As with project or IT management, it is always important that those driving transformation initiatives are aware of how they are adding value to their business. Whatever the nature of the change a manager is bringing to their organization, they must have deliverables that ultimately support strategic business goals; otherwise, the entire thing will be a waste of time and resources.
The Change Management framework accounts for this during the planning stage and puts a great deal of emphasis on advocating change in a way that makes sense to corporate-minded stakeholders. It also offers practices designed to keep transformation initiatives focused while simultaneously keeping costs from outweighing projected benefits.
The Human Factor
As we mentioned earlier, change often goes against human nature. We are creatures of habit – especially when our habits already “work perfectly well”. To succeed, a change initiative must factor in the diverse interests of different departments and stakeholders.

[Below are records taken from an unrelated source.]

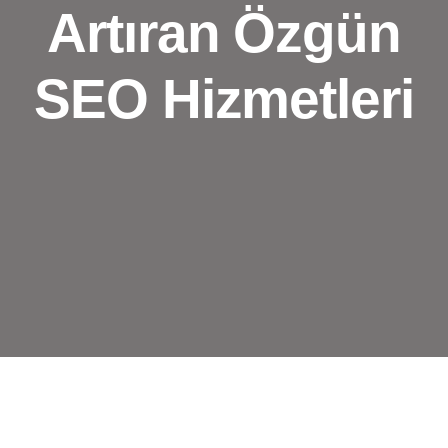
Artıran Özgün
SEO Hizmetleri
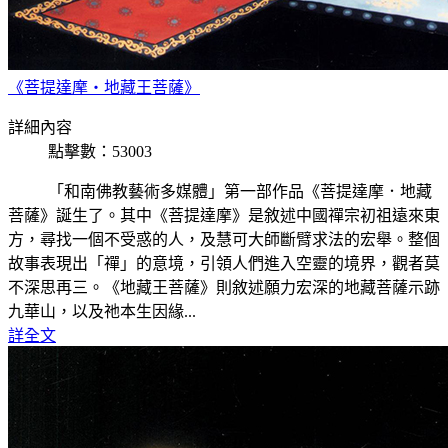
《菩提達摩‧地藏王菩薩》
詳細內容
點擊數：53003
「和南佛教藝術多媒體」第一部作品《菩提達摩．地藏
菩薩》誕生了。其中《菩提達摩》是敘述中國禪宗初祖遠來東
方，尋找一個不受惑的人，及慧可大師斷臂求法的宏舉。整個
故事表現出「禪」的意境，引領人們進入空靈的境界，觀者莫
不深思再三。《地藏王菩薩》則敘述願力宏深的地藏菩薩示跡
九華山，以及祂本生因緣...
詳全文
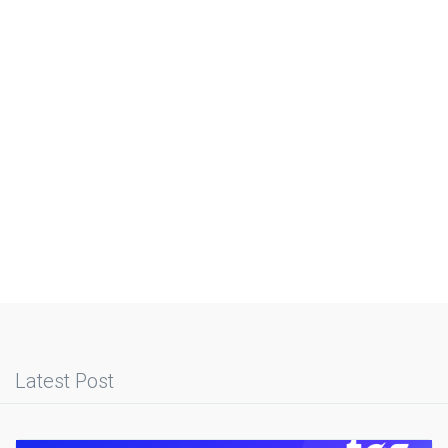
Latest Post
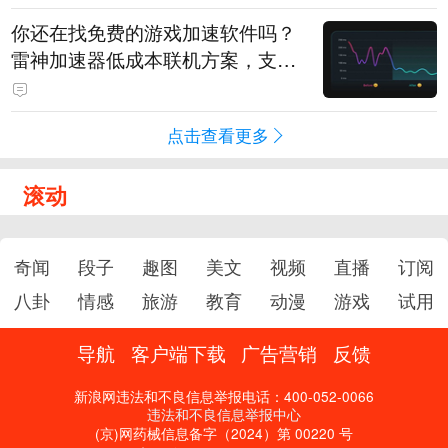
你还在找免费的游戏加速软件吗？
雷神加速器低成本联机方案，支持
免费试用
点击查看更多
滚动
奇闻
段子
趣图
美文
视频
直播
订阅
八卦
情感
旅游
教育
动漫
游戏
试用
导航
客户端下载
广告营销
反馈
新浪网违法和不良信息举报电话：400-052-0066
违法和不良信息举报中心
(京)网药械信息备字（2024）第 00220 号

The Change Management framework has a large focus on teaching practitioners to empathize with other teams and departments. They must motivate them to embrace change using language that corresponds with the roles and responsibilities of individuals, not just the company and its bottom line.
This aspect of the framework can also be highly useful for managers and stakeholders, even if they are not directly involved with planning transformation initiatives. With a greater level of empathy and understanding, practitioners can permanently increase collaboration and morale throughout a business.
Maximize the Returns on your Investment
As a whole, the Change Management framework combines efficiency, clarity, and strategic alignment to ensure that change initiatives offer as much as possible with minimal disruption. At the same time, it also prepares businesses to take advantage of future opportunities for evolution and growth.
That’s the biggest benefit of the framework in a nutshell: by working with fully certified Change Management practitioners, businesses will permanently optimize the ROIs of transformation initiatives while also enjoying significant long-term cultural benefits.